-- ENTRIES PROVIDED --
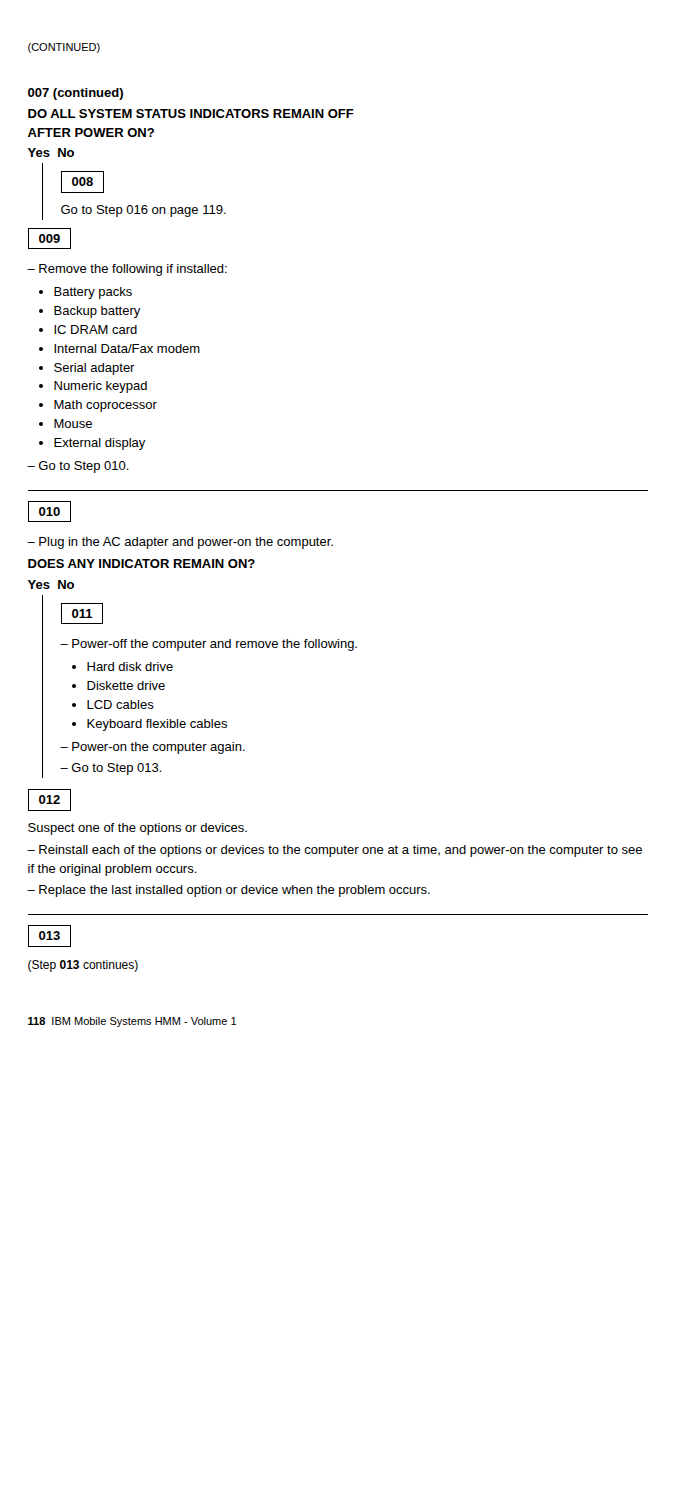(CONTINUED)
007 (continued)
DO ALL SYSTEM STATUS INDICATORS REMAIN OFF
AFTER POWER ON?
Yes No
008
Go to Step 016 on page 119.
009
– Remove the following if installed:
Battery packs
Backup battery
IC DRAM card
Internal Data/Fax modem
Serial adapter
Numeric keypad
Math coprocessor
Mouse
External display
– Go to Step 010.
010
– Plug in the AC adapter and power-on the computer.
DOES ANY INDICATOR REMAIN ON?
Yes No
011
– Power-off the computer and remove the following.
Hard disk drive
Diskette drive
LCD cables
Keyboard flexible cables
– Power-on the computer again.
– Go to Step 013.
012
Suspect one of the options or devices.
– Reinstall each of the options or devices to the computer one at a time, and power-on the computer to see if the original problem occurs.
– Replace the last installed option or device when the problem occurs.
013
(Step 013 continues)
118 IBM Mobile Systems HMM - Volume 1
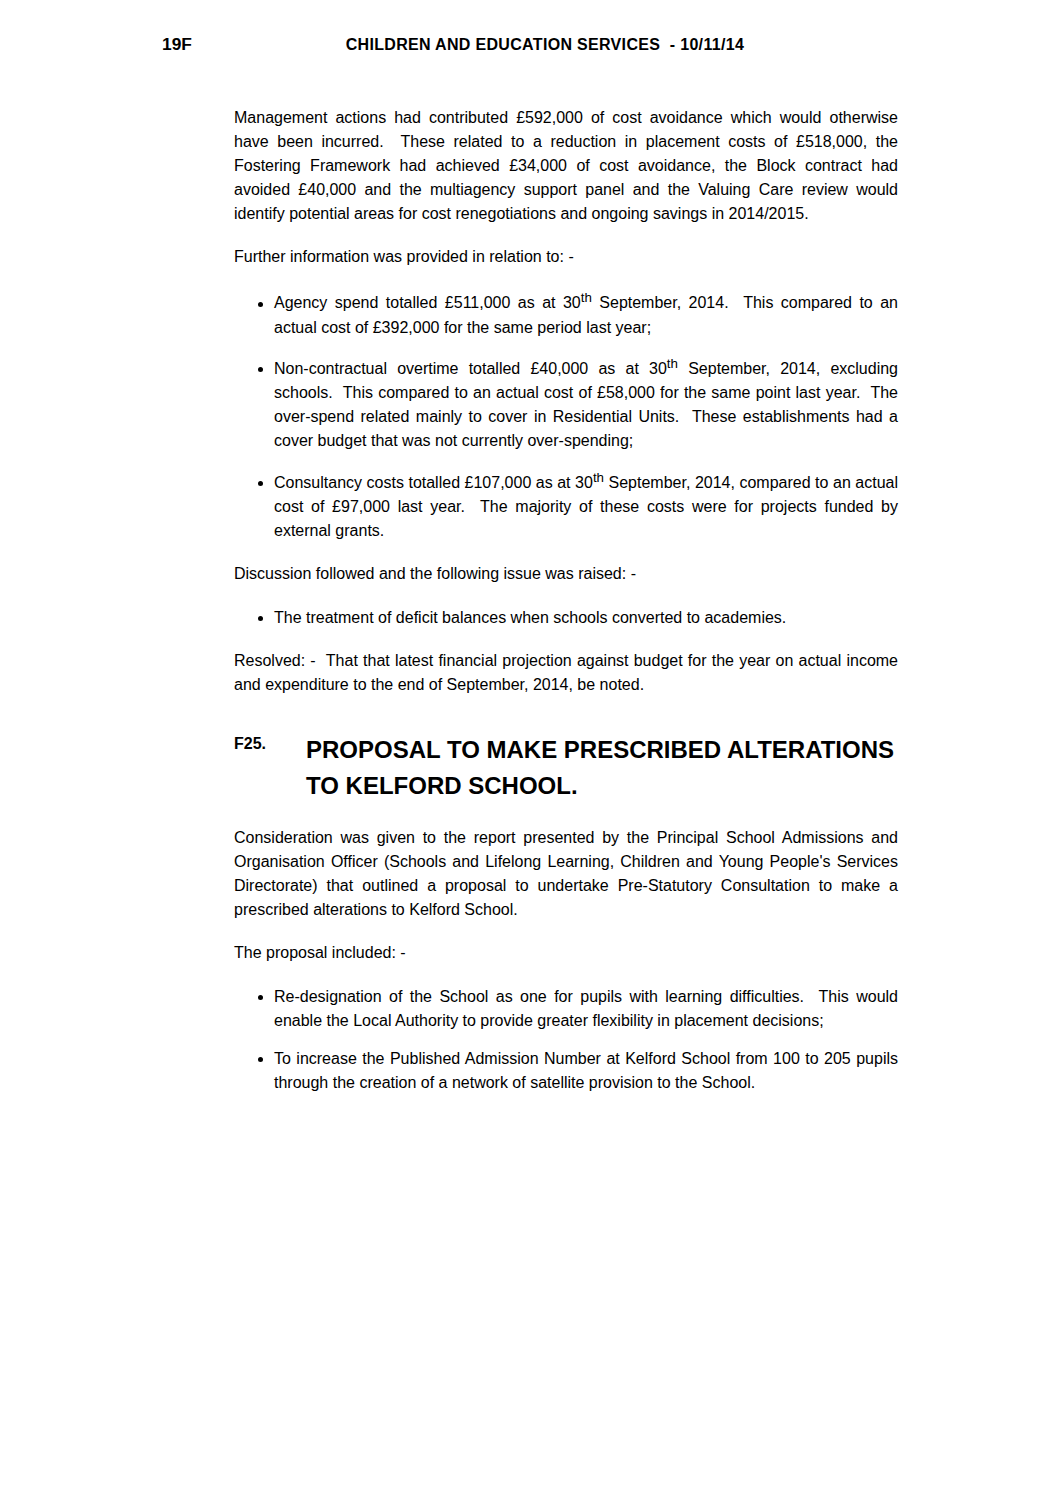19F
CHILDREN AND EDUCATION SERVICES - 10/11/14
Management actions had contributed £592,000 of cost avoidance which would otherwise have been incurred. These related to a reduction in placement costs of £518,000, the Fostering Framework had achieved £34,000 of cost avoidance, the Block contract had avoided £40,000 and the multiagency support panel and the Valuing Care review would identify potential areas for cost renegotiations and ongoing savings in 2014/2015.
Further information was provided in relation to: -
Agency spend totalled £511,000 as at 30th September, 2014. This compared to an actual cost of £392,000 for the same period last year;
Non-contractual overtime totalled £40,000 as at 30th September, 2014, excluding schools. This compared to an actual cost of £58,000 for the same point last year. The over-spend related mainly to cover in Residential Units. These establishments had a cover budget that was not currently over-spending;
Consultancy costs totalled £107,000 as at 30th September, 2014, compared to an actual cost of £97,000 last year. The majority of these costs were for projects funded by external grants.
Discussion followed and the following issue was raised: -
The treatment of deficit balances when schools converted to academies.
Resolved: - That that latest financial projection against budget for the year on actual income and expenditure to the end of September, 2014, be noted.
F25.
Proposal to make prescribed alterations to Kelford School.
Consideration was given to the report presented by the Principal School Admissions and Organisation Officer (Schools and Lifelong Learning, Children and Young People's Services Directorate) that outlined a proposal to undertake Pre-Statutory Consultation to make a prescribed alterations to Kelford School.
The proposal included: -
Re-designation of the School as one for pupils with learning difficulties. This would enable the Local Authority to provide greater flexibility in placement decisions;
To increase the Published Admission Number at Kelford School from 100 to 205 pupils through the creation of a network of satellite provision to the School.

---

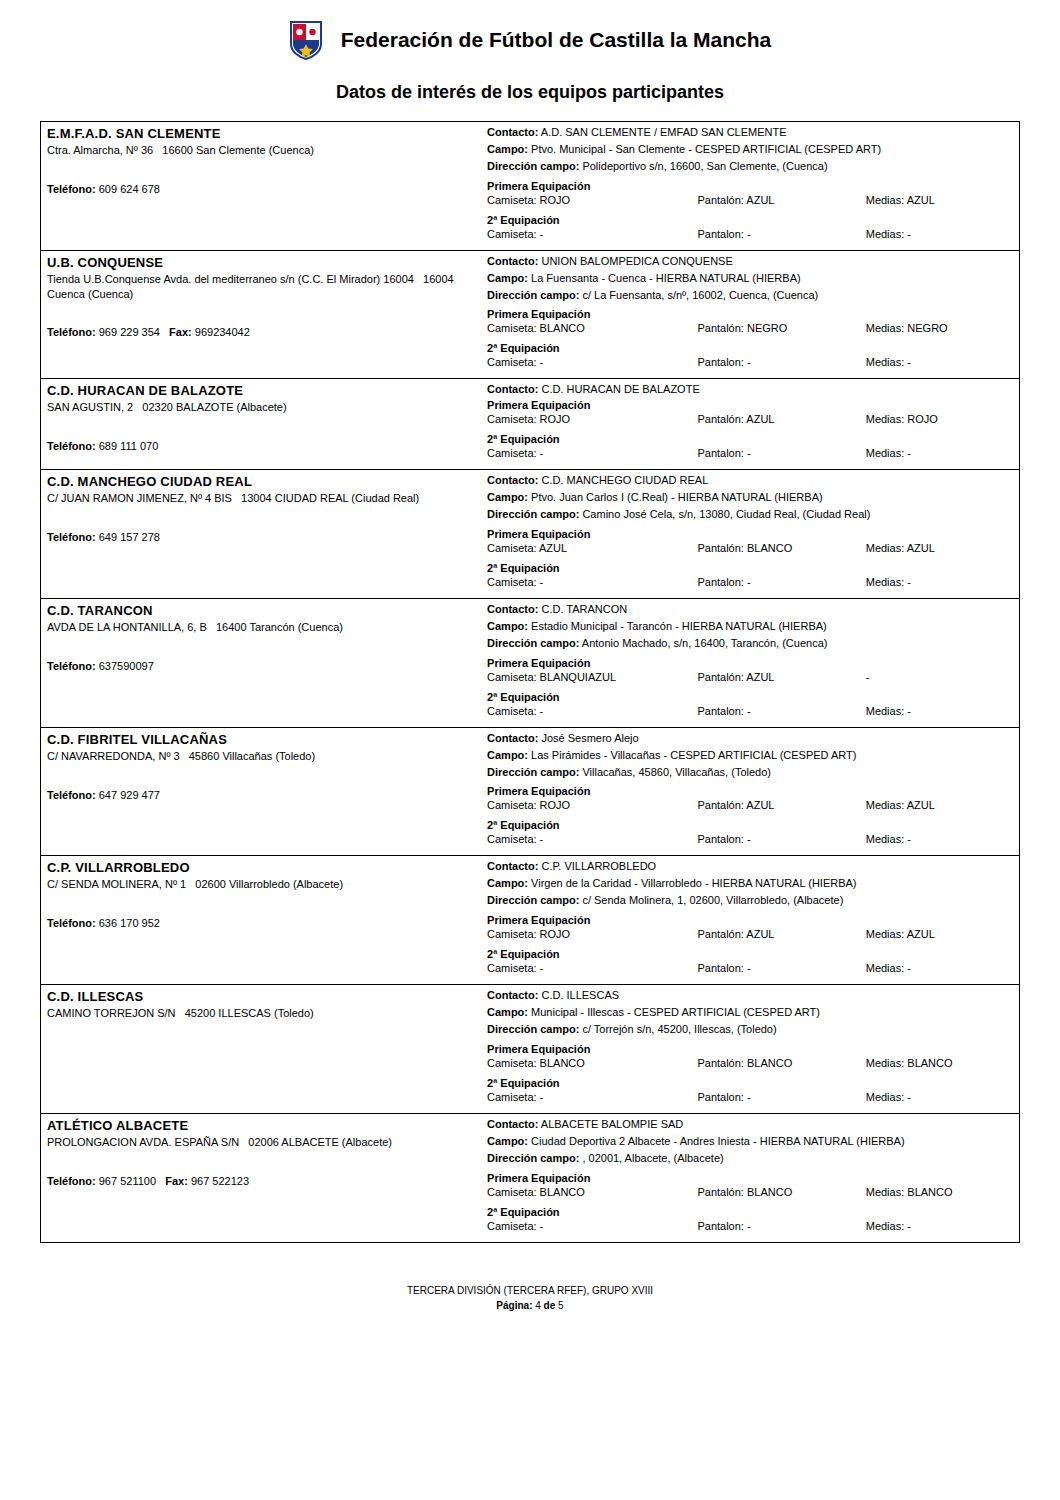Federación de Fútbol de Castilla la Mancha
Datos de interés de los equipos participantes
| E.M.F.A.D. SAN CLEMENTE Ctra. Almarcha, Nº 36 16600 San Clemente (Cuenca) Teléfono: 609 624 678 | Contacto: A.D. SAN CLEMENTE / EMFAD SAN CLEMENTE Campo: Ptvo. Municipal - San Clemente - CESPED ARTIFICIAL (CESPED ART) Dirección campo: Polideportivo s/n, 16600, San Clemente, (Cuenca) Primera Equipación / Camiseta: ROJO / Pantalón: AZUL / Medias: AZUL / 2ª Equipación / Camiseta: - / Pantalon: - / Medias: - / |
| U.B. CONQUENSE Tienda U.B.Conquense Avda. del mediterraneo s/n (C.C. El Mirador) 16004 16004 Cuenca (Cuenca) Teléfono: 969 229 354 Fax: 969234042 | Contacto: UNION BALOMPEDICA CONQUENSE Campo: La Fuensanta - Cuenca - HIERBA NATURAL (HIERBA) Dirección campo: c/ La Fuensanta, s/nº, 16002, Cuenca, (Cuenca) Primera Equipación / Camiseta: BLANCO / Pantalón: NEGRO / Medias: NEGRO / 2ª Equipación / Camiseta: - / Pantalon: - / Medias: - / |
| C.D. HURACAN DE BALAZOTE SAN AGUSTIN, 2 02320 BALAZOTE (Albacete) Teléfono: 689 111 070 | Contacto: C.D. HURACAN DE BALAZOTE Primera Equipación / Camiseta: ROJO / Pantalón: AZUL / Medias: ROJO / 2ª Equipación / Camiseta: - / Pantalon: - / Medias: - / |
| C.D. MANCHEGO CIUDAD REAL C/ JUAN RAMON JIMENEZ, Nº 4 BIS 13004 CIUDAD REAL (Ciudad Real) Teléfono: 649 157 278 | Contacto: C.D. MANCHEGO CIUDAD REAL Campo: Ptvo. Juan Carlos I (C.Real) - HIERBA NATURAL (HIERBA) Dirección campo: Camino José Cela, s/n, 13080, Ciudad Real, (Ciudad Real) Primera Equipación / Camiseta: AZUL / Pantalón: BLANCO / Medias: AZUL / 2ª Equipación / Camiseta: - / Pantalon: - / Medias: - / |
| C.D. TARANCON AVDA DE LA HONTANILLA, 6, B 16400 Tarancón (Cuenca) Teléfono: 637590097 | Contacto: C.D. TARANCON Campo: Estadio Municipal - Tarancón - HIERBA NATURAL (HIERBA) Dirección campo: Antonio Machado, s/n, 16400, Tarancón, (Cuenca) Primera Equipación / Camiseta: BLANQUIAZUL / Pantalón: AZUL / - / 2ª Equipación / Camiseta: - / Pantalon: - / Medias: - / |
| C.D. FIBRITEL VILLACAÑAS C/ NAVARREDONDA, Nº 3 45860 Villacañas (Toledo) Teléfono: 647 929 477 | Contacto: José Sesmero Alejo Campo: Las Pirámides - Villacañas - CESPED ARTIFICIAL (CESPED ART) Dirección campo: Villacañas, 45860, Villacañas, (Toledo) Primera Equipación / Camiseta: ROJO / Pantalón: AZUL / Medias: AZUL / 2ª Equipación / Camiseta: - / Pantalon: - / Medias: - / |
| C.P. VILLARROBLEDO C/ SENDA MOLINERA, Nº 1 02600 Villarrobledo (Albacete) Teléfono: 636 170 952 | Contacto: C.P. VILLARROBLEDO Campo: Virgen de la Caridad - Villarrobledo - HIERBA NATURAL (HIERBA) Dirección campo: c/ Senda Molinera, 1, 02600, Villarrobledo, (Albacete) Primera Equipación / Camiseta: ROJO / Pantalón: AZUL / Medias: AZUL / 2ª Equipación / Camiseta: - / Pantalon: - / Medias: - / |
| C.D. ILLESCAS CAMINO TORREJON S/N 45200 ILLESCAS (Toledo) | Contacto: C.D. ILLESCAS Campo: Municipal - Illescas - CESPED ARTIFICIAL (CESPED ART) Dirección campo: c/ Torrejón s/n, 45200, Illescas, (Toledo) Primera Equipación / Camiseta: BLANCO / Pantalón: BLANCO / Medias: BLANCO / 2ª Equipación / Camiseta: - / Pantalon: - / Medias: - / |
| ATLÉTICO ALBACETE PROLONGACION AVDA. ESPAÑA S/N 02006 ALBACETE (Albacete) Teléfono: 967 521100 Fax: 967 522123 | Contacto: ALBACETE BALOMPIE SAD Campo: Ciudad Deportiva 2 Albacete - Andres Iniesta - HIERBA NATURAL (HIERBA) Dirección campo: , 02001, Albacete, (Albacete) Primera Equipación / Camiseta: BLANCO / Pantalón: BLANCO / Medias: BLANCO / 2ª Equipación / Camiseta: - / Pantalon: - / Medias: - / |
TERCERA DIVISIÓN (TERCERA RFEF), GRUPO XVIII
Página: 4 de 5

-- EXERCISE DIRECTIONS --
Which lines in the listing above hold the word "alterations"? Show each of them.

-- RESULT --
Proposal to make prescribed alterations to Kelford School.
Consideration was given to the report presented by the Principal School Admissions and Organisation Officer (Schools and Lifelong Learning, Children and Young People's Services Directorate) that outlined a proposal to undertake Pre-Statutory Consultation to make a prescribed alterations to Kelford School.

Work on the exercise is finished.